Every line of the records must be repeated exactly; pictures stay out.
********************
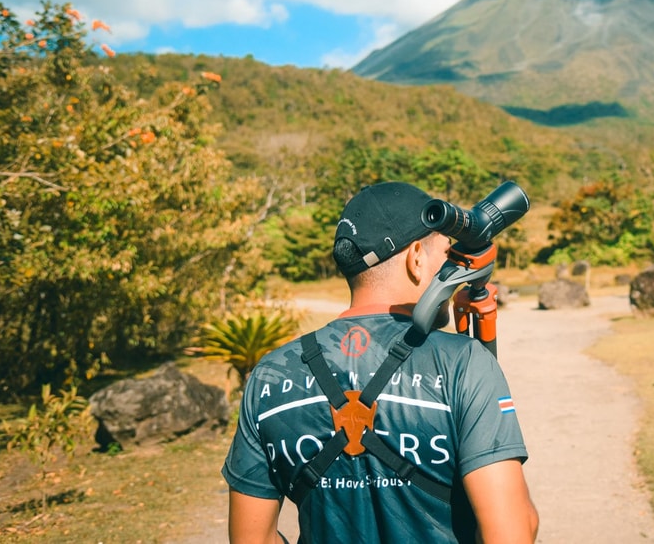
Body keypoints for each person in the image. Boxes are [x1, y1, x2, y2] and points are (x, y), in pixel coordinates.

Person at [222, 182, 538, 543]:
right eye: (445, 254)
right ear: (416, 257)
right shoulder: (463, 363)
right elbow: (513, 533)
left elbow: (251, 539)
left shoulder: (270, 374)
********************
§ **TASK SOLUTION**
Body keypoints for each person in the image. Boxes are [x1, y1, x2, y2] and points are (x, y), in pixel coordinates.

Person at [222, 182, 538, 543]:
right eye: (445, 254)
right ear: (416, 257)
right shoulder: (463, 363)
right elbow: (513, 533)
left elbow: (251, 539)
left shoulder: (270, 374)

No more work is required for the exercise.